Back in May, when local actor Shrey Bhargava shared his controversial post regarding casting Indian actors for Ah Boys To Men 4, Nansi was among the first to chime in online on the debate regarding casual racism. 

And whenever similar issues popped up, such as those regarding Indian blackface, food and accents, chances are she’ll be in the fray voicing out her opinions.

“For me, sometimes it’s just harder not to speak up. It’s really not fun calling these things out but we have to do it right? My husband always tells me, sometimes you just need to take a chill pill – and I hate that!” she laughed.

‘WE’RE LIKE A SLOW-MOVING VIRUS’

Her role as a woman and a minority in the literary scene is also something she now constantly thinks about.

“When I wasn’t writing about Indian-enough things, people were like, ‘Oh, don’t you want to write about your (heritage)? And when I started writing about it, it was, “Do you feel like you have to write about it?” she laughed.

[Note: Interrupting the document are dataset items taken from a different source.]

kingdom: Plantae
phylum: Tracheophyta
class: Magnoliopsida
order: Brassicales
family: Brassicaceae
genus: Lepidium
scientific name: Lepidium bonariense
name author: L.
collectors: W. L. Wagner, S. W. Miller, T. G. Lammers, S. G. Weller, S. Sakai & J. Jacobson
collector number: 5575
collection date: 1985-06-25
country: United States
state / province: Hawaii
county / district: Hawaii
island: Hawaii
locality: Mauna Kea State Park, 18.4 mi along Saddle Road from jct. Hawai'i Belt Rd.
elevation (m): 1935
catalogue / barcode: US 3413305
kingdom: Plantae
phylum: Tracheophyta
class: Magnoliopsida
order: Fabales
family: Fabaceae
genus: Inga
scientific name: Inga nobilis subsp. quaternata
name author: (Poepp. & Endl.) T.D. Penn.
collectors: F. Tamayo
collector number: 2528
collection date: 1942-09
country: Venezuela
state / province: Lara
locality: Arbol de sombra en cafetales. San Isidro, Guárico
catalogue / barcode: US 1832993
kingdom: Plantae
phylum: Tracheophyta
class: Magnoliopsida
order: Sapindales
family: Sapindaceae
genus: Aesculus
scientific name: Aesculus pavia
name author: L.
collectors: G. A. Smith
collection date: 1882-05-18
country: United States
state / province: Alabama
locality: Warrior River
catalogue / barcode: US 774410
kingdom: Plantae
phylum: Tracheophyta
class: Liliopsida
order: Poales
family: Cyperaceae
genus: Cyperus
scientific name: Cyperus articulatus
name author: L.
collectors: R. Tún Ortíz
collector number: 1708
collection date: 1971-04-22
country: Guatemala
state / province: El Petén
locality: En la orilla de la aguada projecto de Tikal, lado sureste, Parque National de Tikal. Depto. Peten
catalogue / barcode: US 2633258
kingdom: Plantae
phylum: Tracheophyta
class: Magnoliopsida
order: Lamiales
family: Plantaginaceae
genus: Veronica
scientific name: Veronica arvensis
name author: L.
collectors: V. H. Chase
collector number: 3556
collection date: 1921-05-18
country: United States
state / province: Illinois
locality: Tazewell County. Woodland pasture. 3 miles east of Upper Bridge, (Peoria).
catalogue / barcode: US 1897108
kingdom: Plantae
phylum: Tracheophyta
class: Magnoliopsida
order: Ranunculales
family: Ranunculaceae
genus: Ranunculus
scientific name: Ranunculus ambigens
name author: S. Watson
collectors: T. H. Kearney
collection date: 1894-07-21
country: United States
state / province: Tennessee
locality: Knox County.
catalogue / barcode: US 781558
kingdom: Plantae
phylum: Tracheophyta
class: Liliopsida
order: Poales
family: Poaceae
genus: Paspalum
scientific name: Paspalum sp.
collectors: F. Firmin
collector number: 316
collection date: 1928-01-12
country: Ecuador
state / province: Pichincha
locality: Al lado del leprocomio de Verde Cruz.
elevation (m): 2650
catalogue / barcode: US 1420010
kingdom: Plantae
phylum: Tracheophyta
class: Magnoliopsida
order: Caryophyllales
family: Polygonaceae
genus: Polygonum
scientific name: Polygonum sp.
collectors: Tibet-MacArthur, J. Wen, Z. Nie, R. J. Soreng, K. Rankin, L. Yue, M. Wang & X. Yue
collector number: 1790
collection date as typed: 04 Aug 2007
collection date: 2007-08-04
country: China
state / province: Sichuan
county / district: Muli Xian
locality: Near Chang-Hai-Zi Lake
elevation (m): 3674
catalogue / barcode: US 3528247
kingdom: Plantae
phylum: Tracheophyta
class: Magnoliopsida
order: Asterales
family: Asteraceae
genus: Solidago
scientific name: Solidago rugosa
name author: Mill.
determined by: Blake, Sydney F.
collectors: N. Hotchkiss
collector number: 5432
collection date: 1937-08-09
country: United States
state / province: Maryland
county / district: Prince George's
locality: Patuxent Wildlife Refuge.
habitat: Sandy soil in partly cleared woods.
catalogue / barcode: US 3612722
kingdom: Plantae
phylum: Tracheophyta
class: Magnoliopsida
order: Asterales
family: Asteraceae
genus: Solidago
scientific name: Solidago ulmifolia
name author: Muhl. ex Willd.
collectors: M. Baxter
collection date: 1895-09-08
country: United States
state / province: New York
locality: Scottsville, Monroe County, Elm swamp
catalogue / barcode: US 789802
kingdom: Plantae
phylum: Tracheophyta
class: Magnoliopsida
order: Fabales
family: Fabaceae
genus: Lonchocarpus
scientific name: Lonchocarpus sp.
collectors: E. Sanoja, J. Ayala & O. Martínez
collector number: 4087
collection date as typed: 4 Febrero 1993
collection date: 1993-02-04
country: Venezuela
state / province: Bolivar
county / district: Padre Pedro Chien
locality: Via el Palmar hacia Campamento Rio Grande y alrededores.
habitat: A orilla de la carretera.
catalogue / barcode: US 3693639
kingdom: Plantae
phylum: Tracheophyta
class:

And then there are times when she gets roped in for events for a bit of diversity. “There are times when I’m literally told they need a woman on the panel because everyone else is a Chinese male. I don’t want to be a token but at the same time, I appreciate that they want some diversity – I just wished they didn’t say it to me like that.”

Does she think her tendency to call out some awkwardly un-PC moments has made her seem like literary firebrand?

“Am I the new angry Indian poet? I guess I am. That’s cool, I’ll take it. If that’s my reputation, I’ll live with it,” she said, with a chuckle.

Despite all these, Nansi, who’s got two poetry books and a two-woman show lined up for next year, maintains an optimism about the local literature scene as a whole.

“For a nation this small and this young, we produce a lot of good work. But it’s still inside a bubble and I still don’t think the average Singaporean is aware of how much is happening in our scene. It takes someone like (graphic novelist) Sonny Liew for people to notice, but I do think it’s changing. I think we’re spreading. Like a slow-moving virus.”